= Beginning of Section =
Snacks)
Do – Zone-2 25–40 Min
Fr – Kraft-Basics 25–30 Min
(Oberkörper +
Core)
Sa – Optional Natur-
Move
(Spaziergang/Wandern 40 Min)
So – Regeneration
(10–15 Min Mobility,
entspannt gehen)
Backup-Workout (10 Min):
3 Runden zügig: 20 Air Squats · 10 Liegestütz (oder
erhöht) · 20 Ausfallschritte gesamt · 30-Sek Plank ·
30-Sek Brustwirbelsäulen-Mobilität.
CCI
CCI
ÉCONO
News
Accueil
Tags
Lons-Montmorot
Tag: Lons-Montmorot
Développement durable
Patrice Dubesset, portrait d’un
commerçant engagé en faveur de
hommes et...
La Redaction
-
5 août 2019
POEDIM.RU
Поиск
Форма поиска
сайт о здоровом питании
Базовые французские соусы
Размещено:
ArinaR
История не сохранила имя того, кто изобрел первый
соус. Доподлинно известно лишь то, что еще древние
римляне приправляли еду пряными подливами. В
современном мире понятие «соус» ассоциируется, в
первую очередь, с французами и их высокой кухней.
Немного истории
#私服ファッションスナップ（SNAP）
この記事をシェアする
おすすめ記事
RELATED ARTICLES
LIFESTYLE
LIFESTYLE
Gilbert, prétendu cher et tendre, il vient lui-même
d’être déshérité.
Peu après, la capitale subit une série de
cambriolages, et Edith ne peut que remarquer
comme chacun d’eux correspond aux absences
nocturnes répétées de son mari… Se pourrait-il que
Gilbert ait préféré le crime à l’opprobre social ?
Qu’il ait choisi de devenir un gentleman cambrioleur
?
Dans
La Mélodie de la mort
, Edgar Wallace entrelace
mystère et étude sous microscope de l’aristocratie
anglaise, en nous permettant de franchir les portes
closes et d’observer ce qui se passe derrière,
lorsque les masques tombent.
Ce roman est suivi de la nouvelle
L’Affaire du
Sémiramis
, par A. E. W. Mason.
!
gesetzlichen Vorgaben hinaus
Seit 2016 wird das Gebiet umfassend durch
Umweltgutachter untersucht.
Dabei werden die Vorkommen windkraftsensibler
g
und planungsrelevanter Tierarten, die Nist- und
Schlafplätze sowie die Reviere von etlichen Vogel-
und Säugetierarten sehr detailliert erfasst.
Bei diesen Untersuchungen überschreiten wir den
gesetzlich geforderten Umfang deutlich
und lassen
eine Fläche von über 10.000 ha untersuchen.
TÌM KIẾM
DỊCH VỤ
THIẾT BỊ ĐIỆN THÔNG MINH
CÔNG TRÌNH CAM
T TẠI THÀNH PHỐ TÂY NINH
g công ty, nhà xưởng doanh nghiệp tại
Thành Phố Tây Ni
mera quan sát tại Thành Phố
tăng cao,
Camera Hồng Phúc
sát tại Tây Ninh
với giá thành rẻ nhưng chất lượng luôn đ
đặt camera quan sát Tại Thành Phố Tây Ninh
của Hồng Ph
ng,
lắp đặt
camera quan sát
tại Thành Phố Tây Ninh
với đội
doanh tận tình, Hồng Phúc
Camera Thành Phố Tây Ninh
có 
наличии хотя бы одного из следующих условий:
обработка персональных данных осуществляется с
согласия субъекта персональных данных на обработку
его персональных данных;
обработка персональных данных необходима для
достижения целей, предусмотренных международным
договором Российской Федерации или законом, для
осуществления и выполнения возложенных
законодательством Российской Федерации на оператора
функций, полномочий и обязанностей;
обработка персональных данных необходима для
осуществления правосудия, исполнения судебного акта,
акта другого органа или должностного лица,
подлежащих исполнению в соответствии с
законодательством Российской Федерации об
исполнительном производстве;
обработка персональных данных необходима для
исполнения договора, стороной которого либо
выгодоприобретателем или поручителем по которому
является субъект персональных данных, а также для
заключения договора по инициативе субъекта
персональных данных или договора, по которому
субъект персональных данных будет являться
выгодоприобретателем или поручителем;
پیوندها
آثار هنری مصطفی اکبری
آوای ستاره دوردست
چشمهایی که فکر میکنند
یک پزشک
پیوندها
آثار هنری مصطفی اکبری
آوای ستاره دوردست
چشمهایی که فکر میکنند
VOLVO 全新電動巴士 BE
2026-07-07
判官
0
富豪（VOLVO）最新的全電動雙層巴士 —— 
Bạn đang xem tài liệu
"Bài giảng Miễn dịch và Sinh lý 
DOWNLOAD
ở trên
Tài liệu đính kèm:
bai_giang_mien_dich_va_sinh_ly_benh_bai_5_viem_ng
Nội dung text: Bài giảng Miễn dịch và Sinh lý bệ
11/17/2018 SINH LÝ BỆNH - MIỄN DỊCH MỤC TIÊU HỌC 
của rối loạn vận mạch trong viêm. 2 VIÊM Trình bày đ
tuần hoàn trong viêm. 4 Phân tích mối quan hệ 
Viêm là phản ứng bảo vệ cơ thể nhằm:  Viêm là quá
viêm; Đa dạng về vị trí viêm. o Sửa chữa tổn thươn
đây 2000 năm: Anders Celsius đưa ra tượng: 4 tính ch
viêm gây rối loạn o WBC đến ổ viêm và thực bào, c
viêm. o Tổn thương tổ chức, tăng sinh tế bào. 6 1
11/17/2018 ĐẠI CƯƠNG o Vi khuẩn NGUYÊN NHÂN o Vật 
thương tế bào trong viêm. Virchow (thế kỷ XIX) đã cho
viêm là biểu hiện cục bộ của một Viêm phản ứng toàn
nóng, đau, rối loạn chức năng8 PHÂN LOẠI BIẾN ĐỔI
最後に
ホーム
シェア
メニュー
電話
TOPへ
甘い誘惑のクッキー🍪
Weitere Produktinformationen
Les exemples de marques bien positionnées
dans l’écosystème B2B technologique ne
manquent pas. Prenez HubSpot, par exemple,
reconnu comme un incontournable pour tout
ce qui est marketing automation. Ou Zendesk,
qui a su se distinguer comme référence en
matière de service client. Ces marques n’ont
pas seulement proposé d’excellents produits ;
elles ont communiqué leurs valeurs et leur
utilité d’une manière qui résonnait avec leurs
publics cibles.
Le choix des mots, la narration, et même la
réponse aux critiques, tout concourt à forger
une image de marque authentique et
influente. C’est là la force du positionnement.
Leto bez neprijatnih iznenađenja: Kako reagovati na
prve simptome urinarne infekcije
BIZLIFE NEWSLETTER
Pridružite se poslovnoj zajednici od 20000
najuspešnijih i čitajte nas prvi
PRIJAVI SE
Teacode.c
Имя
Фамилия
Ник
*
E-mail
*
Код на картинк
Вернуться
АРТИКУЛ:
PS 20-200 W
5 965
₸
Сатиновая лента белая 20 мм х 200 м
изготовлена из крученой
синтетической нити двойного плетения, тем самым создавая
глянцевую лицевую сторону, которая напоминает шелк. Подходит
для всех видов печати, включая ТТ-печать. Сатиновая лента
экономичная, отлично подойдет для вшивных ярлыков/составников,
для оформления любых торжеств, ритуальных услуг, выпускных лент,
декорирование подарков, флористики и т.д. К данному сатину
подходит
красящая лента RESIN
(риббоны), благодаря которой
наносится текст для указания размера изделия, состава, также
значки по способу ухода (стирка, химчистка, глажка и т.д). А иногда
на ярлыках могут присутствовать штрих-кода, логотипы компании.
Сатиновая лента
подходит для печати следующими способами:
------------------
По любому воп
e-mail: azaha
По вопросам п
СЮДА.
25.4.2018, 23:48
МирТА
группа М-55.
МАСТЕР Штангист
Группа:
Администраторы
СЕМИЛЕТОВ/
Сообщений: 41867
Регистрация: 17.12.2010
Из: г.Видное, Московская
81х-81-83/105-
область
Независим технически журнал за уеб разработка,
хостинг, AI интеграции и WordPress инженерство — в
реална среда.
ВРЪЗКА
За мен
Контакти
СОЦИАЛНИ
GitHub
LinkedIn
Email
= End of Section =
**Your objective**
Repeat every line of the data verbatim.

**Exercise result**
Snacks)
Do – Zone-2 25–40 Min
Fr – Kraft-Basics 25–30 Min
(Oberkörper +
Core)
Sa – Optional Natur-
Move
(Spaziergang/Wandern 40 Min)
So – Regeneration
(10–15 Min Mobility,
entspannt gehen)
Backup-Workout (10 Min):
3 Runden zügig: 20 Air Squats · 10 Liegestütz (oder
erhöht) · 20 Ausfallschritte gesamt · 30-Sek Plank ·
30-Sek Brustwirbelsäulen-Mobilität.
CCI
CCI
ÉCONO
News
Accueil
Tags
Lons-Montmorot
Tag: Lons-Montmorot
Développement durable
Patrice Dubesset, portrait d’un
commerçant engagé en faveur de
hommes et...
La Redaction
-
5 août 2019
POEDIM.RU
Поиск
Форма поиска
сайт о здоровом питании
Базовые французские соусы
Размещено:
ArinaR
История не сохранила имя того, кто изобрел первый
соус. Доподлинно известно лишь то, что еще древние
римляне приправляли еду пряными подливами. В
современном мире понятие «соус» ассоциируется, в
первую очередь, с французами и их высокой кухней.
Немного истории
#私服ファッションスナップ（SNAP）
この記事をシェアする
おすすめ記事
RELATED ARTICLES
LIFESTYLE
LIFESTYLE
Gilbert, prétendu cher et tendre, il vient lui-même
d’être déshérité.
Peu après, la capitale subit une série de
cambriolages, et Edith ne peut que remarquer
comme chacun d’eux correspond aux absences
nocturnes répétées de son mari… Se pourrait-il que
Gilbert ait préféré le crime à l’opprobre social ?
Qu’il ait choisi de devenir un gentleman cambrioleur
?
Dans
La Mélodie de la mort
, Edgar Wallace entrelace
mystère et étude sous microscope de l’aristocratie
anglaise, en nous permettant de franchir les portes
closes et d’observer ce qui se passe derrière,
lorsque les masques tombent.
Ce roman est suivi de la nouvelle
L’Affaire du
Sémiramis
, par A. E. W. Mason.
!
gesetzlichen Vorgaben hinaus
Seit 2016 wird das Gebiet umfassend durch
Umweltgutachter untersucht.
Dabei werden die Vorkommen windkraftsensibler
g
und planungsrelevanter Tierarten, die Nist- und
Schlafplätze sowie die Reviere von etlichen Vogel-
und Säugetierarten sehr detailliert erfasst.
Bei diesen Untersuchungen überschreiten wir den
gesetzlich geforderten Umfang deutlich
und lassen
eine Fläche von über 10.000 ha untersuchen.
TÌM KIẾM
DỊCH VỤ
THIẾT BỊ ĐIỆN THÔNG MINH
CÔNG TRÌNH CAM
T TẠI THÀNH PHỐ TÂY NINH
g công ty, nhà xưởng doanh nghiệp tại
Thành Phố Tây Ni
mera quan sát tại Thành Phố
tăng cao,
Camera Hồng Phúc
sát tại Tây Ninh
với giá thành rẻ nhưng chất lượng luôn đ
đặt camera quan sát Tại Thành Phố Tây Ninh
của Hồng Ph
ng,
lắp đặt
camera quan sát
tại Thành Phố Tây Ninh
với đội
doanh tận tình, Hồng Phúc
Camera Thành Phố Tây Ninh
có 
наличии хотя бы одного из следующих условий:
обработка персональных данных осуществляется с
согласия субъекта персональных данных на обработку
его персональных данных;
обработка персональных данных необходима для
достижения целей, предусмотренных международным
договором Российской Федерации или законом, для
осуществления и выполнения возложенных
законодательством Российской Федерации на оператора
функций, полномочий и обязанностей;
обработка персональных данных необходима для
осуществления правосудия, исполнения судебного акта,
акта другого органа или должностного лица,
подлежащих исполнению в соответствии с
законодательством Российской Федерации об
исполнительном производстве;
обработка персональных данных необходима для
исполнения договора, стороной которого либо
выгодоприобретателем или поручителем по которому
является субъект персональных данных, а также для
заключения договора по инициативе субъекта
персональных данных или договора, по которому
субъект персональных данных будет являться
выгодоприобретателем или поручителем;
پیوندها
آثار هنری مصطفی اکبری
آوای ستاره دوردست
چشمهایی که فکر میکنند
یک پزشک
پیوندها
آثار هنری مصطفی اکبری
آوای ستاره دوردست
چشمهایی که فکر میکنند
VOLVO 全新電動巴士 BE
2026-07-07
判官
0
富豪（VOLVO）最新的全電動雙層巴士 —— 
Bạn đang xem tài liệu
"Bài giảng Miễn dịch và Sinh lý 
DOWNLOAD
ở trên
Tài liệu đính kèm:
bai_giang_mien_dich_va_sinh_ly_benh_bai_5_viem_ng
Nội dung text: Bài giảng Miễn dịch và Sinh lý bệ
11/17/2018 SINH LÝ BỆNH - MIỄN DỊCH MỤC TIÊU HỌC 
của rối loạn vận mạch trong viêm. 2 VIÊM Trình bày đ
tuần hoàn trong viêm. 4 Phân tích mối quan hệ 
Viêm là phản ứng bảo vệ cơ thể nhằm:  Viêm là quá
viêm; Đa dạng về vị trí viêm. o Sửa chữa tổn thươn
đây 2000 năm: Anders Celsius đưa ra tượng: 4 tính ch
viêm gây rối loạn o WBC đến ổ viêm và thực bào, c
viêm. o Tổn thương tổ chức, tăng sinh tế bào. 6 1
11/17/2018 ĐẠI CƯƠNG o Vi khuẩn NGUYÊN NHÂN o Vật 
thương tế bào trong viêm. Virchow (thế kỷ XIX) đã cho
viêm là biểu hiện cục bộ của một Viêm phản ứng toàn
nóng, đau, rối loạn chức năng8 PHÂN LOẠI BIẾN ĐỔI
最後に
ホーム
シェア
メニュー
電話
TOPへ
甘い誘惑のクッキー🍪
Weitere Produktinformationen
Les exemples de marques bien positionnées
dans l’écosystème B2B technologique ne
manquent pas. Prenez HubSpot, par exemple,
reconnu comme un incontournable pour tout
ce qui est marketing automation. Ou Zendesk,
qui a su se distinguer comme référence en
matière de service client. Ces marques n’ont
pas seulement proposé d’excellents produits ;
elles ont communiqué leurs valeurs et leur
utilité d’une manière qui résonnait avec leurs
publics cibles.
Le choix des mots, la narration, et même la
réponse aux critiques, tout concourt à forger
une image de marque authentique et
influente. C’est là la force du positionnement.
Leto bez neprijatnih iznenađenja: Kako reagovati na
prve simptome urinarne infekcije
BIZLIFE NEWSLETTER
Pridružite se poslovnoj zajednici od 20000
najuspešnijih i čitajte nas prvi
PRIJAVI SE
Teacode.c
Имя
Фамилия
Ник
*
E-mail
*
Код на картинк
Вернуться
АРТИКУЛ:
PS 20-200 W
5 965
₸
Сатиновая лента белая 20 мм х 200 м
изготовлена из крученой
синтетической нити двойного плетения, тем самым создавая
глянцевую лицевую сторону, которая напоминает шелк. Подходит
для всех видов печати, включая ТТ-печать. Сатиновая лента
экономичная, отлично подойдет для вшивных ярлыков/составников,
для оформления любых торжеств, ритуальных услуг, выпускных лент,
декорирование подарков, флористики и т.д. К данному сатину
подходит
красящая лента RESIN
(риббоны), благодаря которой
наносится текст для указания размера изделия, состава, также
значки по способу ухода (стирка, химчистка, глажка и т.д). А иногда
на ярлыках могут присутствовать штрих-кода, логотипы компании.
Сатиновая лента
подходит для печати следующими способами:
------------------
По любому воп
e-mail: azaha
По вопросам п
СЮДА.
25.4.2018, 23:48
МирТА
группа М-55.
МАСТЕР Штангист
Группа:
Администраторы
СЕМИЛЕТОВ/
Сообщений: 41867
Регистрация: 17.12.2010
Из: г.Видное, Московская
81х-81-83/105-
область
Независим технически журнал за уеб разработка,
хостинг, AI интеграции и WordPress инженерство — в
реална среда.
ВРЪЗКА
За мен
Контакти
СОЦИАЛНИ
GitHub
LinkedIn
Email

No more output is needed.